**Task details**. Every entry is to be restated exactly; pictures are not part of the copy.

**Task inputs**.
* * * * * * * * *

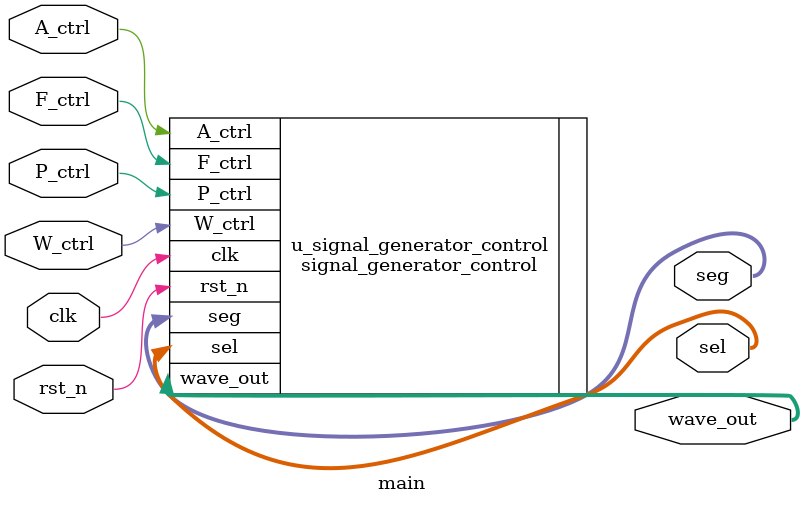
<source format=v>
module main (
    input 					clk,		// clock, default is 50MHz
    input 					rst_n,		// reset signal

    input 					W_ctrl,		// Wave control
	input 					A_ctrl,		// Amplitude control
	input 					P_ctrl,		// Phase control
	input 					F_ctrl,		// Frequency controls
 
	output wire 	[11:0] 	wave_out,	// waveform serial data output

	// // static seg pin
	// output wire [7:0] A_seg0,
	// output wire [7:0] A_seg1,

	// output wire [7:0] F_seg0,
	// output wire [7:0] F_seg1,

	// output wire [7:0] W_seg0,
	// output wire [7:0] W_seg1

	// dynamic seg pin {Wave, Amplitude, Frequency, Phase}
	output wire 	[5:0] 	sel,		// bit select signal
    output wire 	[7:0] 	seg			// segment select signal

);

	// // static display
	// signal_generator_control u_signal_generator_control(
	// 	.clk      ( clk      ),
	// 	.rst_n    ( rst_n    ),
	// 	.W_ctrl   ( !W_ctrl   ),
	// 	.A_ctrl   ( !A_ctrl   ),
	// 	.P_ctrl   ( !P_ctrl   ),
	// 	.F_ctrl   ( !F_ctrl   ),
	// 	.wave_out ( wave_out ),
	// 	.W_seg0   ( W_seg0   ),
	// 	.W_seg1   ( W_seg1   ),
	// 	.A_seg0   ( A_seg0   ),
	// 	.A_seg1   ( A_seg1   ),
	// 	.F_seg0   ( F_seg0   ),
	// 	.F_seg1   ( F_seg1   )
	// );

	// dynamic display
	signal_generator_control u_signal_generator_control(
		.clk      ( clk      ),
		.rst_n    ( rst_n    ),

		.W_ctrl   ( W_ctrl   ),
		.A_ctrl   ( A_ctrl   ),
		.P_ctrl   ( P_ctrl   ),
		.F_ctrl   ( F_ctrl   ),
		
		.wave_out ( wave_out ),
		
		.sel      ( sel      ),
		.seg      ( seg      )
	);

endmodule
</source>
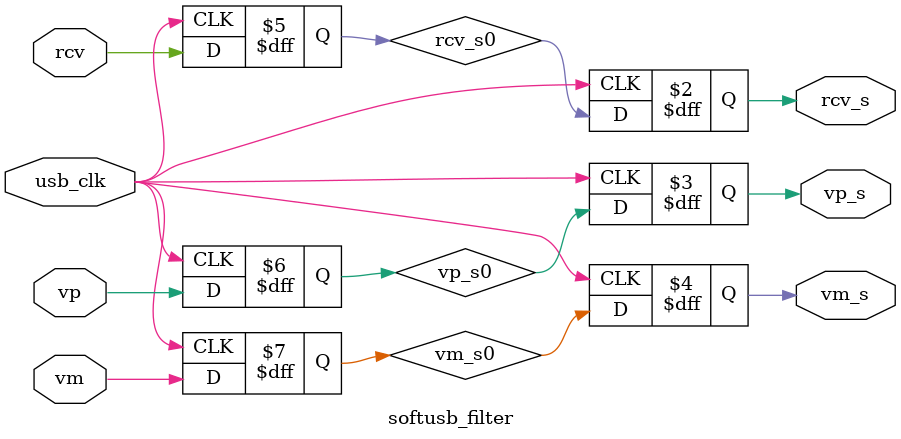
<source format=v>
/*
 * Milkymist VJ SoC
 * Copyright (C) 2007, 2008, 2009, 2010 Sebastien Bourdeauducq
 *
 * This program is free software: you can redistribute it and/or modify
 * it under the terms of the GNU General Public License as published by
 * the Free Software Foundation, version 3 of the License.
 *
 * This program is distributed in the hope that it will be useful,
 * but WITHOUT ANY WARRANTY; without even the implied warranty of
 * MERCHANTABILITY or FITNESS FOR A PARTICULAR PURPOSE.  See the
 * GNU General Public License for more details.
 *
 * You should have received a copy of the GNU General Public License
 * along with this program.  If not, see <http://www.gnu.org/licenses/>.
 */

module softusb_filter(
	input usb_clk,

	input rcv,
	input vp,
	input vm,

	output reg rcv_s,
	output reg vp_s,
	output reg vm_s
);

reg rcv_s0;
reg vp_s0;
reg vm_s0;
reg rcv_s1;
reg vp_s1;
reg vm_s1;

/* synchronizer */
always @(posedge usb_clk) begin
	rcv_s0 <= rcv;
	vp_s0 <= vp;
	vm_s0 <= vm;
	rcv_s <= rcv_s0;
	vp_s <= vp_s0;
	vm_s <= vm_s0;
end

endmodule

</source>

* * * * * * * * *

**Task result**.
<source format=v>
module main (
    input 					clk,		// clock, default is 50MHz
    input 					rst_n,		// reset signal

    input 					W_ctrl,		// Wave control
	input 					A_ctrl,		// Amplitude control
	input 					P_ctrl,		// Phase control
	input 					F_ctrl,		// Frequency controls
 
	output wire 	[11:0] 	wave_out,	// waveform serial data output

	// // static seg pin
	// output wire [7:0] A_seg0,
	// output wire [7:0] A_seg1,

	// output wire [7:0] F_seg0,
	// output wire [7:0] F_seg1,

	// output wire [7:0] W_seg0,
	// output wire [7:0] W_seg1

	// dynamic seg pin {Wave, Amplitude, Frequency, Phase}
	output wire 	[5:0] 	sel,		// bit select signal
    output wire 	[7:0] 	seg			// segment select signal

);

	// // static display
	// signal_generator_control u_signal_generator_control(
	// 	.clk      ( clk      ),
	// 	.rst_n    ( rst_n    ),
	// 	.W_ctrl   ( !W_ctrl   ),
	// 	.A_ctrl   ( !A_ctrl   ),
	// 	.P_ctrl   ( !P_ctrl   ),
	// 	.F_ctrl   ( !F_ctrl   ),
	// 	.wave_out ( wave_out ),
	// 	.W_seg0   ( W_seg0   ),
	// 	.W_seg1   ( W_seg1   ),
	// 	.A_seg0   ( A_seg0   ),
	// 	.A_seg1   ( A_seg1   ),
	// 	.F_seg0   ( F_seg0   ),
	// 	.F_seg1   ( F_seg1   )
	// );

	// dynamic display
	signal_generator_control u_signal_generator_control(
		.clk      ( clk      ),
		.rst_n    ( rst_n    ),

		.W_ctrl   ( W_ctrl   ),
		.A_ctrl   ( A_ctrl   ),
		.P_ctrl   ( P_ctrl   ),
		.F_ctrl   ( F_ctrl   ),
		
		.wave_out ( wave_out ),
		
		.sel      ( sel      ),
		.seg      ( seg      )
	);

endmodule
</source>
<source format=v>
/*
 * Milkymist VJ SoC
 * Copyright (C) 2007, 2008, 2009, 2010 Sebastien Bourdeauducq
 *
 * This program is free software: you can redistribute it and/or modify
 * it under the terms of the GNU General Public License as published by
 * the Free Software Foundation, version 3 of the License.
 *
 * This program is distributed in the hope that it will be useful,
 * but WITHOUT ANY WARRANTY; without even the implied warranty of
 * MERCHANTABILITY or FITNESS FOR A PARTICULAR PURPOSE.  See the
 * GNU General Public License for more details.
 *
 * You should have received a copy of the GNU General Public License
 * along with this program.  If not, see <http://www.gnu.org/licenses/>.
 */

module softusb_filter(
	input usb_clk,

	input rcv,
	input vp,
	input vm,

	output reg rcv_s,
	output reg vp_s,
	output reg vm_s
);

reg rcv_s0;
reg vp_s0;
reg vm_s0;
reg rcv_s1;
reg vp_s1;
reg vm_s1;

/* synchronizer */
always @(posedge usb_clk) begin
	rcv_s0 <= rcv;
	vp_s0 <= vp;
	vm_s0 <= vm;
	rcv_s <= rcv_s0;
	vp_s <= vp_s0;
	vm_s <= vm_s0;
end

endmodule

</source>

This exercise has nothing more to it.